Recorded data

--- START ---

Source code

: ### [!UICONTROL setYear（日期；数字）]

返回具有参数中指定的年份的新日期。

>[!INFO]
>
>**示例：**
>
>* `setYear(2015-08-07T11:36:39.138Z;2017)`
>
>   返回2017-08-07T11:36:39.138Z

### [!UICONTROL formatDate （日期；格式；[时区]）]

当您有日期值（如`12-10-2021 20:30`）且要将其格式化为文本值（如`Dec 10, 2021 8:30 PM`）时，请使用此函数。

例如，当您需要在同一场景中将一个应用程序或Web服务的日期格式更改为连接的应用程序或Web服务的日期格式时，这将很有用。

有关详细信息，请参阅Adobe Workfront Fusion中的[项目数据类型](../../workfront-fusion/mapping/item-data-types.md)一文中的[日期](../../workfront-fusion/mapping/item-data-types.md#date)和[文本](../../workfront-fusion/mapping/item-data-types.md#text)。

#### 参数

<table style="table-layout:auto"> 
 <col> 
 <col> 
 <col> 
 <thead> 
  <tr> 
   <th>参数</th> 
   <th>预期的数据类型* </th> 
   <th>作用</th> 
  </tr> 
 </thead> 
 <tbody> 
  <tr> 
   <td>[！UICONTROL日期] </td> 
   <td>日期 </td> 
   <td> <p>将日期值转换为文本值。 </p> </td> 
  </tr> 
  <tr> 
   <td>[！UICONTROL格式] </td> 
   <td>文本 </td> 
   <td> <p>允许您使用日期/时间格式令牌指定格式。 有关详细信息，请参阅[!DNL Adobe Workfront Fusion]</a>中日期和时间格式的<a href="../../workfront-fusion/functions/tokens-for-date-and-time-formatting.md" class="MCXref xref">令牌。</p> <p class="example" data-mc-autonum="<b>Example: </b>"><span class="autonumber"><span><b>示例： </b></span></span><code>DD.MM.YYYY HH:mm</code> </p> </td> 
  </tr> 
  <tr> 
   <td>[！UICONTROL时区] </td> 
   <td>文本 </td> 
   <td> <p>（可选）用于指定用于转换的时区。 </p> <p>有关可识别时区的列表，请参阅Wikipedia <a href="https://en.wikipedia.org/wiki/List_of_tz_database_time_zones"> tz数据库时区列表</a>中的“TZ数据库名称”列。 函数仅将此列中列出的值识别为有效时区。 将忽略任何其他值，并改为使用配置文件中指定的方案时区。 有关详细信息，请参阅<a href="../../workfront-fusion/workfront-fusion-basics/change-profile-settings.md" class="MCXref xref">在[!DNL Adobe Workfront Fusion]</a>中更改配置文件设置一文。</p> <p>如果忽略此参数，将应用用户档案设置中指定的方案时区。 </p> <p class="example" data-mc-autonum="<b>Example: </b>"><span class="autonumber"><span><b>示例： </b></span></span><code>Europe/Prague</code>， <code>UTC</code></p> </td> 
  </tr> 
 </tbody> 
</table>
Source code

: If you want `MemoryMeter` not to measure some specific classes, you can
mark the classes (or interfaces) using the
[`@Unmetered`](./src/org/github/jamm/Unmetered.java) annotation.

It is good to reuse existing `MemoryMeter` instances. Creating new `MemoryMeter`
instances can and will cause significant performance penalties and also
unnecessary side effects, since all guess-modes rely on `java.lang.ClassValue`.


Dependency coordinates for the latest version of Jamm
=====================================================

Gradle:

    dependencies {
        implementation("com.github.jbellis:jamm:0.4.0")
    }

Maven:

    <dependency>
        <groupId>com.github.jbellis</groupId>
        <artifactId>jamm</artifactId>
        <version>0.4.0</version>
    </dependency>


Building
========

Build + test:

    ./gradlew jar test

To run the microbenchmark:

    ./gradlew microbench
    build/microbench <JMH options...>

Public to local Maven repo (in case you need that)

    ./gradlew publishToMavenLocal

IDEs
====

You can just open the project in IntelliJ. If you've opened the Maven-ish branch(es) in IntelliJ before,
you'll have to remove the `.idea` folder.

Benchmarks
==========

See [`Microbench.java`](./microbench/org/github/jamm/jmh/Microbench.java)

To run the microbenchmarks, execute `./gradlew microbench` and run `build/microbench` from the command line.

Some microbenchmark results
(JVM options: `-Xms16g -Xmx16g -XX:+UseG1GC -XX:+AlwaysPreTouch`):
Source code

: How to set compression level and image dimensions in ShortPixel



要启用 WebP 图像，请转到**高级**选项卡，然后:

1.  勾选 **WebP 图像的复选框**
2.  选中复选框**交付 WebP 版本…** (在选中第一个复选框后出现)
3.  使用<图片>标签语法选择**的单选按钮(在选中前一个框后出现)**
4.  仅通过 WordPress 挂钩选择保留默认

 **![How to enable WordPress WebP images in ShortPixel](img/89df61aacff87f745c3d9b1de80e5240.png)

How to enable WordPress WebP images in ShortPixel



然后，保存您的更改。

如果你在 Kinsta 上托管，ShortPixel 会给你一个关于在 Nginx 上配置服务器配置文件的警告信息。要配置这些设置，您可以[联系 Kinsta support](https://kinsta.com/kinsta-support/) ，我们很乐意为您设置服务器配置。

--- END ---

Your instructions
Return exactly the lines from the beginning of the data above through the one containing "例如，当您需要在同一场景中将", please. Include both end lines and add nothing else.

Output for this exercise
Source code

: ### [!UICONTROL setYear（日期；数字）]

返回具有参数中指定的年份的新日期。

>[!INFO]
>
>**示例：**
>
>* `setYear(2015-08-07T11:36:39.138Z;2017)`
>
>   返回2017-08-07T11:36:39.138Z

### [!UICONTROL formatDate （日期；格式；[时区]）]

当您有日期值（如`12-10-2021 20:30`）且要将其格式化为文本值（如`Dec 10, 2021 8:30 PM`）时，请使用此函数。

例如，当您需要在同一场景中将一个应用程序或Web服务的日期格式更改为连接的应用程序或Web服务的日期格式时，这将很有用。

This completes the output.